Dia da Água: Da Mesopotâmia à Ucrânia, abastecimento é causa e arma de guerra
População civil é sempre a maior vítima dos conflitos que envolvem recursos hídricos, embora acesso a um bem essencial seja garantido por Convenções de Genebra
Mesopotâmia, 4.500 anos atrás. O rei da cidade-Estado de Lagash ordena o desvio de água para causar escassez na rival Umma. Estados Unidos, 1777. Britânicos atacam o sistema de água de Nova York no conflito que levou à independência americana. Ucrânia, 2022. Soldados do país abrem represa para provocar um alagamento e atrapalhar o avanço dos russos invasores em direção à capital Kiev.

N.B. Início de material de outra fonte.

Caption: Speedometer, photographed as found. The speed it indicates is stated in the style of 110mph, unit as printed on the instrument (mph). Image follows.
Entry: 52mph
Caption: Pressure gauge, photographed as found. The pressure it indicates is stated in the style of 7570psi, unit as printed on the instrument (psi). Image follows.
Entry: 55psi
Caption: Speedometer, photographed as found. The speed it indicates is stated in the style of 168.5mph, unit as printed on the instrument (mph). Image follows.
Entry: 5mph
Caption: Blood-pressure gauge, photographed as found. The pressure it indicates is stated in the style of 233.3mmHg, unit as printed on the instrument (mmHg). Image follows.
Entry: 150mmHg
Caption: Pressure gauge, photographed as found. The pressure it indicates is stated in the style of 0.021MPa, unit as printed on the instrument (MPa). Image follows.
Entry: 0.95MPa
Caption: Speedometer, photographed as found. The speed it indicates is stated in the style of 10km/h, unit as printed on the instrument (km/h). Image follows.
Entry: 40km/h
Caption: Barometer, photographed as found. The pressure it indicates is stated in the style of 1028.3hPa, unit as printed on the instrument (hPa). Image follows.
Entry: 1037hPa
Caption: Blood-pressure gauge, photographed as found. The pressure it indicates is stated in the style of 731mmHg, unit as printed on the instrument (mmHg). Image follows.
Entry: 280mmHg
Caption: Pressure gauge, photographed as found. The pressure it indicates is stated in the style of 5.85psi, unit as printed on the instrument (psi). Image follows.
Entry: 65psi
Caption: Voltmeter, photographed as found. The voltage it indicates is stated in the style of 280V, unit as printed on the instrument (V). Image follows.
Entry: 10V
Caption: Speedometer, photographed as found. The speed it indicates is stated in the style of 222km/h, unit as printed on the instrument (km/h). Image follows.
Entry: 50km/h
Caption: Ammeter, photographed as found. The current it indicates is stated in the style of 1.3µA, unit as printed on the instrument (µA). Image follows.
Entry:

Há milênios, recursos hídricos geram conflitos, dada sua importância vital. Mudanças climáticas e seus efeitos sobre mananciais tendem a acirrar disputas.
A Cronologia dos Conflitos pela Água, mantida pelo Instituto Pacific, um think tank californiano, contabiliza 1,3 mil atritos relacionados a recursos hídricos desde a guerra mesopotâmica. O banco de dados mais completo do planeta sobre o tema ainda nem foi atualizado para incluir incidentes da guerra na Ucrânia.
O alagamento perto de Kiev é apenas um exemplo de como a água tem papel-chave nessa guerra. Segundo um estudo recém-publicado na revista Nature Sustainability, só nos três primeiros meses do conflito, foram 64 casos de impacto no setor hídrico — 49 concretizados e outros 15 em potencial.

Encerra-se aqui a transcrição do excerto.